Exercise passage:
'''

Non-Convex Federated Optimization under Cost-Aware Client Selection¶

Conference: ICLR 2026
OpenReview: https://openreview.net/forum?id=FnaDv6SMd9
Code: To be confirmed
Area: optimization / federated-learning
Keywords: Federated Optimization, Client Selection, Communication Complexity, Variance Reduction, SAGA, Non-convex Optimization

TL;DR¶

This paper proposes a cost-aware framework for federated optimization that explicitly models different communication costs associated with various client selection strategies. By combining the Inexact Composite Gradient Method (I-CGM) with a new RG-SAGA gradient estimator, the authors achieve optimal communication and local computation complexities for non-convex optimization within this model.

Background & Motivation¶

Background: Communication remains a primary bottleneck in federated learning. Different algorithms employ vastly different client selection strategies: some sample a small subset per round (e.g., SAG/SAGA), others require periodic full synchronization with all clients for full gradients (e.g., SARAH variants), and some hybridize both. SARAH-based methods leverage the "dissimilarity" \(\delta\) between local and global objectives (often small in statistical/semi-supervised scenarios) to achieve significant theoretical gains in communication rounds.

'''

Tasks:
1 – Answer these questions from the federated optimization paper summary:
(a) At which conference does the paper appear?
(b) Which new gradient estimator do the authors combine with the Inexact Composite Gradient Method?
(c) What quantity do SARAH-based methods exploit to reduce communication rounds?
2 – Write a continuation of the federated optimization paper summary, starting after its final sentence.
This material has no role in the exercise.

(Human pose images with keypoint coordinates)
'''

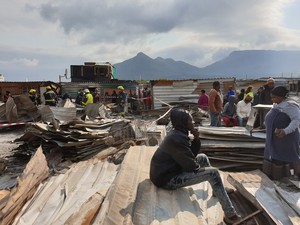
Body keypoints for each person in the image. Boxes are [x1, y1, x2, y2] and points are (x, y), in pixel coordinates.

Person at [149, 108, 241, 224]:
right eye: (190, 120)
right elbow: (191, 166)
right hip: (167, 179)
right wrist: (200, 169)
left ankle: (217, 191)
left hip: (171, 169)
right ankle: (230, 215)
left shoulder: (179, 133)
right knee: (213, 173)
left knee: (203, 157)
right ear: (183, 123)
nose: (193, 122)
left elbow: (191, 156)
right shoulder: (176, 139)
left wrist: (196, 139)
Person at [263, 86, 300, 179]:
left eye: (274, 97)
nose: (272, 99)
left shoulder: (290, 105)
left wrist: (285, 131)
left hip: (286, 139)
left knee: (287, 159)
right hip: (275, 139)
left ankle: (290, 178)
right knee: (275, 158)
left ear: (282, 97)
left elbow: (296, 120)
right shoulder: (277, 104)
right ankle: (276, 178)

'''

Results of the tasks:
1 –
(a) ICLR 2026
(b) RG-SAGA
(c) The dissimilarity \(\delta\) between local and global objectives

2 –
Limitations of Prior Work: Existing metrics for comparing optimization methods, such as the number of communication rounds, do not distinguish between these selection strategies. In practice, costs differ significantly: random sampling is inexpensive, whereas mandatory full synchronization is costly or even infeasible in cross-device scenarios with unreliable or intermittent client connectivity. Consequently, whether SARAH-based methods are truly more communication-efficient than SAGA-based ones remains an open question: SARAH's complexity depends on a small \(\delta\) but requires full synchronization, while SAGA-based methods avoid full synchronization but depend on potentially much larger individual smoothness constants \(L_{\max}\).

Key Challenge: The goal is to simultaneously achieve a communication complexity depending only on the small \(\delta\) and avoid periodic full synchronization—the former being an advantage of SARAH and the latter an advantage of SAGA, which were previously mutually exclusive.

Goal: Establish a unified model that assigns different costs to different client selection strategies and design a first-order method that is optimal in both communication and local computation within this model.

Core Idea: [Cost-Aware Modeling] Client selection is decomposed into three strategies with different costs: Arbitrary (A-CSS), Random (R-CSS), and Delegated (D-CSS), charged as \(C_A \ge C_R \ge 1\) respectively. [Algorithmic Construction] Building on the Inexact Composite Gradient Method framework, the authors utilize a SAGA variance bound depending only on \(\delta\) combined with Recursive Gradient (RG) techniques to further reduce the estimation error by a factor of \(n_m\). This avoids full synchronization while benefiting from objective similarity.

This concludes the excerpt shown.